— What you have to do —
Take the lines below beginning at the line that has "pinky pip: (172, 178)" and stopping after the line that has "thumb tip: (298, 336)", and print them exactly as they are, with no other lines.

Input data below:

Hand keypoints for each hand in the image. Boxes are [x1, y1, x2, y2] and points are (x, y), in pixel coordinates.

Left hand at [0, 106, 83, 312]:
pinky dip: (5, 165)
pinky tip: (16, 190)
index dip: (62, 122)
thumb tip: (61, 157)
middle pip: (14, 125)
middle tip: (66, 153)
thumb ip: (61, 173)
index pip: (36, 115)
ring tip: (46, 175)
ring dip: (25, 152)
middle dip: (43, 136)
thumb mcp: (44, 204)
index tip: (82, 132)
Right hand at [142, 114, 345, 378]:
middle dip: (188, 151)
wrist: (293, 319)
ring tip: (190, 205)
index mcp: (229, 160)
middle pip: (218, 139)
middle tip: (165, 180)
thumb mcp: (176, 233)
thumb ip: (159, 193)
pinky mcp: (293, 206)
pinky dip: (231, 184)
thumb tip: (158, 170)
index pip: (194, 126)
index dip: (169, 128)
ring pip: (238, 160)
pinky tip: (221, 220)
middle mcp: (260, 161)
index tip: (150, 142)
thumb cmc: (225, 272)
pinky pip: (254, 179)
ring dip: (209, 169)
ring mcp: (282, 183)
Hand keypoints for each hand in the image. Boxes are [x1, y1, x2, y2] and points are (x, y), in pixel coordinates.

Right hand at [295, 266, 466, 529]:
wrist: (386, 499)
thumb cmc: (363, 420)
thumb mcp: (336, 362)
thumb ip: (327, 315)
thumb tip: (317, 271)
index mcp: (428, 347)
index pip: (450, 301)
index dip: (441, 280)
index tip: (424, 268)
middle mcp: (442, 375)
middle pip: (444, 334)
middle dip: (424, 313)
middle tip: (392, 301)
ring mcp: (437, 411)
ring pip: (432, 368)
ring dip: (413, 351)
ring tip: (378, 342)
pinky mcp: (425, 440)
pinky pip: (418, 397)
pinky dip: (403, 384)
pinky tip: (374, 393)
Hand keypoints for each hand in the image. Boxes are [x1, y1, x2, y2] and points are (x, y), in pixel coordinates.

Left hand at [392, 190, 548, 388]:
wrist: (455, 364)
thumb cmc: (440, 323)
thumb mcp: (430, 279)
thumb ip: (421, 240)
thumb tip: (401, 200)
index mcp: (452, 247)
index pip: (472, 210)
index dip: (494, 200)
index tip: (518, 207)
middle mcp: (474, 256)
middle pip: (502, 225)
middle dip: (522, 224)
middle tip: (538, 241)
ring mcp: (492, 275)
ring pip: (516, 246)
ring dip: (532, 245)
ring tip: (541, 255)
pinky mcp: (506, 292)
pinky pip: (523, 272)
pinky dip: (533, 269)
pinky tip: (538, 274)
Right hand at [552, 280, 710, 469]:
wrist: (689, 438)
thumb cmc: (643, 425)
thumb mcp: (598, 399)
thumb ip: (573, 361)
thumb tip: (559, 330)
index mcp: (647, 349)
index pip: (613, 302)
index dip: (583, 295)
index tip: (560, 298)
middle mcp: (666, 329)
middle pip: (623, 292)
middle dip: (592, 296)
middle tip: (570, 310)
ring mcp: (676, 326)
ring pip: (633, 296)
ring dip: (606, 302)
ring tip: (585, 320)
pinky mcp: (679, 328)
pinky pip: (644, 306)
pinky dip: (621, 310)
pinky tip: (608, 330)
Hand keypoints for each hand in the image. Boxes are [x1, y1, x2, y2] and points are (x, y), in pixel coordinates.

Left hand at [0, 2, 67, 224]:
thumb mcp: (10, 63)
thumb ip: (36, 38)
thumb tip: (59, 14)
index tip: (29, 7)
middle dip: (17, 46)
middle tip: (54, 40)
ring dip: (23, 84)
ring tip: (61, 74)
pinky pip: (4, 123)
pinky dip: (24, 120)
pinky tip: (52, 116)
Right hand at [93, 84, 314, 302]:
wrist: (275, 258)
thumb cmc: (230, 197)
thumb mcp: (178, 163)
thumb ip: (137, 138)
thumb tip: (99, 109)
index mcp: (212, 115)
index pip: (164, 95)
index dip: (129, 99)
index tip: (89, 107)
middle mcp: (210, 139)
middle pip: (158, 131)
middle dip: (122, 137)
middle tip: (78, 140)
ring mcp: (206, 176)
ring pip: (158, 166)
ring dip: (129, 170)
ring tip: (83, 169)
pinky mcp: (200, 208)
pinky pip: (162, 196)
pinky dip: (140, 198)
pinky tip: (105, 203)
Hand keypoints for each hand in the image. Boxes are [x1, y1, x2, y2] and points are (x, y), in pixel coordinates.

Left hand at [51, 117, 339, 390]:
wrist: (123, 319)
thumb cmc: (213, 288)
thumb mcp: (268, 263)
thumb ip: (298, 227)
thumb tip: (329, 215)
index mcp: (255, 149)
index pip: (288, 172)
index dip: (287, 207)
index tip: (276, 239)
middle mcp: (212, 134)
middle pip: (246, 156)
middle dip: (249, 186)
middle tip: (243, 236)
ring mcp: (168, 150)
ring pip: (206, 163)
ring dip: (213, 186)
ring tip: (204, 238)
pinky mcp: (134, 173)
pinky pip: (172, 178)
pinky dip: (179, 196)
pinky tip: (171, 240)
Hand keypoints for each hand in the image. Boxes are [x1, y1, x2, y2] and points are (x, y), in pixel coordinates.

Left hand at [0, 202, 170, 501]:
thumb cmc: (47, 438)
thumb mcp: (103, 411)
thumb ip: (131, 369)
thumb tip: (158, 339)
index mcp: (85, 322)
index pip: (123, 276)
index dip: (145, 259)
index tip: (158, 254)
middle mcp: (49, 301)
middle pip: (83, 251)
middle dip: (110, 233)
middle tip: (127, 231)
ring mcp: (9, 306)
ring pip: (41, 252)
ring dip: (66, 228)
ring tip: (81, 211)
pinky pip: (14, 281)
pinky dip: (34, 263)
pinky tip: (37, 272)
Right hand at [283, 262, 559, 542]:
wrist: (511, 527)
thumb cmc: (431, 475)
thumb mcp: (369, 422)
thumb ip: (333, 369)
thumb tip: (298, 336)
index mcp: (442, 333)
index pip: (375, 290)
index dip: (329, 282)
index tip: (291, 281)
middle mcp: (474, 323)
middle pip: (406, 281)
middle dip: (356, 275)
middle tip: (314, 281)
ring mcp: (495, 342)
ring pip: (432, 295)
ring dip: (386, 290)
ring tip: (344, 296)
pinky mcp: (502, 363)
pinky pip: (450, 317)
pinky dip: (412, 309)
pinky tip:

End of Input data.

— Answer box —
pinky pip: (172, 178)
pinky dip: (179, 196)
pinky tip: (171, 240)
Hand keypoints for each hand in the image. Boxes are [x1, y1, x2, y2] and points are (x, y), in pixel coordinates.

Left hand at [0, 202, 170, 501]:
thumb cmc: (47, 438)
thumb mcp: (103, 411)
thumb ip: (131, 369)
thumb tip: (158, 339)
index mcp: (85, 322)
index pip: (123, 276)
index dip: (145, 259)
index tip: (158, 254)
middle mcp: (49, 301)
middle pip: (83, 251)
middle dip: (110, 233)
middle tip: (127, 231)
ring mcp: (9, 306)
ring pip: (41, 252)
ring dip: (66, 228)
ring tip: (81, 211)
pinky pip: (14, 281)
pinky dip: (34, 263)
pinky tip: (37, 272)
Right hand at [283, 262, 559, 542]:
wrist: (511, 527)
thumb cmc: (431, 475)
thumb mcp: (369, 422)
thumb ip: (333, 369)
thumb tip: (298, 336)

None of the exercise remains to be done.